## Supplied text
Re: The True Cost of the Essentials (Implementing Peer Review)

From: Stevan Harnad <harnad_at_ecs.soton.ac.uk>
Date: Sat, 17 Sep 2005 11:29:06 +0100

MODERATOR'S NOTE: Chuck Hamaker has asked me to forward his posting,
below, but first some prior pertinent AmSci threads on the very same
topic. As you will see, we are still retreading ground we covered over
a half decade ago, this time in connection with Sally Morris's worries
about library cancellations. -- SH

--------------------------------------------------------------------------
    "Online Self-Archiving: Distinguishing the Optimal from the Optional"
    (Started May 11 1999)
    http://www.ecs.soton.ac.uk/~harnad/Hypermail/Amsci/0249.html

    "The True Cost of the Essentials (Implementing Peer Review)"
    (Started July 5 1999)
    http://www.ecs.soton.ac.uk/~harnad/Hypermail/Amsci/0304.html

    "Separating Quality-Control Service-Providing from Document-Providing"

## How to complete this task
Carry on writing the mailing-list post about the true cost of peer review from the point where it ends. The material that comes next has nothing to do with this.

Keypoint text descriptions
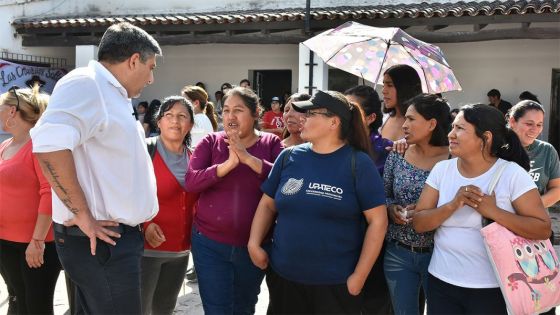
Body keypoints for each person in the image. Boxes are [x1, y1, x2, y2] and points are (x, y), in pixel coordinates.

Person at [30, 22, 161, 314]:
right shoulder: (88, 84)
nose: (151, 78)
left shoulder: (111, 92)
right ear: (133, 60)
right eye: (150, 67)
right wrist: (82, 215)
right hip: (100, 241)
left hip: (109, 240)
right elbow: (48, 146)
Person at [248, 90, 388, 314]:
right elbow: (267, 204)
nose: (302, 118)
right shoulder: (288, 157)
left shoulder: (359, 163)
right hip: (284, 279)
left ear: (334, 122)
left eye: (311, 113)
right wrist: (253, 243)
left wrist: (359, 277)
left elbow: (378, 222)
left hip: (335, 286)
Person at [413, 104, 551, 314]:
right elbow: (419, 223)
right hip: (441, 283)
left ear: (485, 138)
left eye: (460, 128)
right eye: (452, 127)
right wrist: (453, 205)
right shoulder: (442, 170)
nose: (451, 134)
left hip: (494, 288)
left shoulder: (512, 174)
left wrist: (493, 212)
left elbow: (542, 228)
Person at [185, 87, 283, 314]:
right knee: (217, 309)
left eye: (238, 110)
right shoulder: (211, 142)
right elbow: (191, 182)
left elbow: (284, 182)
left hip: (255, 244)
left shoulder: (271, 144)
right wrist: (227, 165)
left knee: (244, 307)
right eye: (226, 110)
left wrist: (247, 158)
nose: (230, 117)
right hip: (210, 244)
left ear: (256, 113)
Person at [383, 94, 451, 315]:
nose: (404, 125)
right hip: (398, 252)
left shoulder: (454, 159)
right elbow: (383, 195)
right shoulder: (398, 154)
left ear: (432, 124)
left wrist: (430, 211)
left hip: (441, 253)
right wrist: (391, 209)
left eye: (411, 119)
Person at [0, 85, 61, 314]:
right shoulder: (6, 145)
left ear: (13, 111)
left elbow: (50, 193)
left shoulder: (39, 146)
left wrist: (37, 242)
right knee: (16, 299)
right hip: (6, 243)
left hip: (35, 245)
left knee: (36, 306)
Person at [141, 96, 199, 315]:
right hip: (145, 251)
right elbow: (128, 193)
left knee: (165, 309)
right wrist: (146, 224)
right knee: (140, 309)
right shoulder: (145, 151)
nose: (175, 121)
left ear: (191, 125)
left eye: (182, 116)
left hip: (181, 251)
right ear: (159, 122)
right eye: (169, 115)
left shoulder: (196, 158)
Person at [508, 100, 560, 212]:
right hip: (500, 221)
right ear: (512, 121)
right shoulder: (497, 149)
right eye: (529, 124)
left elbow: (557, 189)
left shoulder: (547, 150)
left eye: (539, 125)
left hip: (535, 221)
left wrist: (530, 207)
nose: (535, 129)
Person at [345, 85, 393, 176]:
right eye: (342, 109)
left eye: (351, 111)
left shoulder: (387, 150)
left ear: (371, 117)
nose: (343, 115)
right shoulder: (333, 144)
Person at [380, 65, 423, 142]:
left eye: (390, 85)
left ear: (405, 88)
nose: (383, 91)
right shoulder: (382, 119)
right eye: (383, 85)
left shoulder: (421, 123)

## Result of this exercise
    (Started November 30 1999)
    http://www.ecs.soton.ac.uk/~harnad/Hypermail/Amsci/0467.html

    "Distinguishing the Essentials from the Optional Add-Ons"
    (Started July 2001)
    http://www.ecs.soton.ac.uk/~harnad/Hypermail/Amsci/1438.html

        "The medium-independent essential function of a journal is
        and always has been that of peer-review service-provider,
        certifying the outcome of the peer-review, if successful,
        with the journal-name and associated track-record for quality
        (a "metadata" tag). The rest is and always has been just the
        arbitrary features of the storage and dissemination medium
        (which was for long print-on-paper).

             http://www.ecs.soton.ac.uk/~harnad/Tp/resolution.htm#3.3
             http://www.ecs.soton.ac.uk/~harnad/Tp/resolution.htm

        "This essential quality-control/certification function will remain
        the essential function of journals regardless of medium-change
        or cost-recovery model change."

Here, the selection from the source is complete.